Transcribe word for word the lines below from the line with "Up Next: Paint Chips!" through the line with "in a meeting.", ends included.

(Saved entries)
┄┄┄┄┄┄┄┄┄┄

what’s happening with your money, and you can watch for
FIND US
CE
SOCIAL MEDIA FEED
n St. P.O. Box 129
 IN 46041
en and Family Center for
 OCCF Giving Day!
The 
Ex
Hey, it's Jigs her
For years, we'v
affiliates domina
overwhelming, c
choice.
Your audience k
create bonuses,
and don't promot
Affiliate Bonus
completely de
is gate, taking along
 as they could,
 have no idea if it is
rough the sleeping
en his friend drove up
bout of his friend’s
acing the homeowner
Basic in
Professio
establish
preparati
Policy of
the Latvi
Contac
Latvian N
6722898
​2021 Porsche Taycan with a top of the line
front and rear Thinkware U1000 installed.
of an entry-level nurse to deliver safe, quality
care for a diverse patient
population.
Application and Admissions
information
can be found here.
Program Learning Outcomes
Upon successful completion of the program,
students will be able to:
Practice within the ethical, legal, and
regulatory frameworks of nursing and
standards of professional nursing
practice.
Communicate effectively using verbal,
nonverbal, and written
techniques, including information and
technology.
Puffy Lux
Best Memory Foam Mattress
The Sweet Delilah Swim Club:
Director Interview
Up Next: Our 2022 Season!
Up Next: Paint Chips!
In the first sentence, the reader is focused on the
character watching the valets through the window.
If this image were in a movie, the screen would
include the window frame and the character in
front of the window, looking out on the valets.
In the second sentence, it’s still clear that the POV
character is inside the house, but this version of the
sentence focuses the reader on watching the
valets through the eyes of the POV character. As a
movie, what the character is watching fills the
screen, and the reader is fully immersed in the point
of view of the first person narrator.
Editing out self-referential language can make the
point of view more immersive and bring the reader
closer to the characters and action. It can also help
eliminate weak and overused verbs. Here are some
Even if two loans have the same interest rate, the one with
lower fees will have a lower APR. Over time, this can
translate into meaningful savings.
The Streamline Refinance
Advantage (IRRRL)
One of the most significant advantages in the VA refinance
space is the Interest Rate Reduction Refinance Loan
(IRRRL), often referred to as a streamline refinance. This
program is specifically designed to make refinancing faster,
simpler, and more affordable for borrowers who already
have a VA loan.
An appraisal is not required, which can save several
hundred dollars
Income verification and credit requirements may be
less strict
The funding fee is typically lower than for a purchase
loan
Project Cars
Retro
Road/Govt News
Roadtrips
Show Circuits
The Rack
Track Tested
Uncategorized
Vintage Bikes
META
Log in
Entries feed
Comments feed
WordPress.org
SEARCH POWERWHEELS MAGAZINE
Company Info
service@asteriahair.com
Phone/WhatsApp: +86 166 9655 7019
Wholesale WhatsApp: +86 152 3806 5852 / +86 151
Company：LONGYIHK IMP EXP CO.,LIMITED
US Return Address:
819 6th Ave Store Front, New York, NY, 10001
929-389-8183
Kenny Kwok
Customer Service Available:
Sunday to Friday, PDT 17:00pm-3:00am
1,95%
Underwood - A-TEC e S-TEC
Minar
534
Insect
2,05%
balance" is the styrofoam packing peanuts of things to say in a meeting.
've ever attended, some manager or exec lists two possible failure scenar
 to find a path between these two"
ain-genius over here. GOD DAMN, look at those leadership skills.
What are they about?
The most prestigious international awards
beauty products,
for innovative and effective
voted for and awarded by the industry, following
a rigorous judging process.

┄┄┄┄┄┄┄┄┄┄

◆ **The answer**
Up Next: Paint Chips!
In the first sentence, the reader is focused on the
character watching the valets through the window.
If this image were in a movie, the screen would
include the window frame and the character in
front of the window, looking out on the valets.
In the second sentence, it’s still clear that the POV
character is inside the house, but this version of the
sentence focuses the reader on watching the
valets through the eyes of the POV character. As a
movie, what the character is watching fills the
screen, and the reader is fully immersed in the point
of view of the first person narrator.
Editing out self-referential language can make the
point of view more immersive and bring the reader
closer to the characters and action. It can also help
eliminate weak and overused verbs. Here are some
Even if two loans have the same interest rate, the one with
lower fees will have a lower APR. Over time, this can
translate into meaningful savings.
The Streamline Refinance
Advantage (IRRRL)
One of the most significant advantages in the VA refinance
space is the Interest Rate Reduction Refinance Loan
(IRRRL), often referred to as a streamline refinance. This
program is specifically designed to make refinancing faster,
simpler, and more affordable for borrowers who already
have a VA loan.
An appraisal is not required, which can save several
hundred dollars
Income verification and credit requirements may be
less strict
The funding fee is typically lower than for a purchase
loan
Project Cars
Retro
Road/Govt News
Roadtrips
Show Circuits
The Rack
Track Tested
Uncategorized
Vintage Bikes
META
Log in
Entries feed
Comments feed
WordPress.org
SEARCH POWERWHEELS MAGAZINE
Company Info
service@asteriahair.com
Phone/WhatsApp: +86 166 9655 7019
Wholesale WhatsApp: +86 152 3806 5852 / +86 151
Company：LONGYIHK IMP EXP CO.,LIMITED
US Return Address:
819 6th Ave Store Front, New York, NY, 10001
929-389-8183
Kenny Kwok
Customer Service Available:
Sunday to Friday, PDT 17:00pm-3:00am
1,95%
Underwood - A-TEC e S-TEC
Minar
534
Insect
2,05%
balance" is the styrofoam packing peanuts of things to say in a meeting.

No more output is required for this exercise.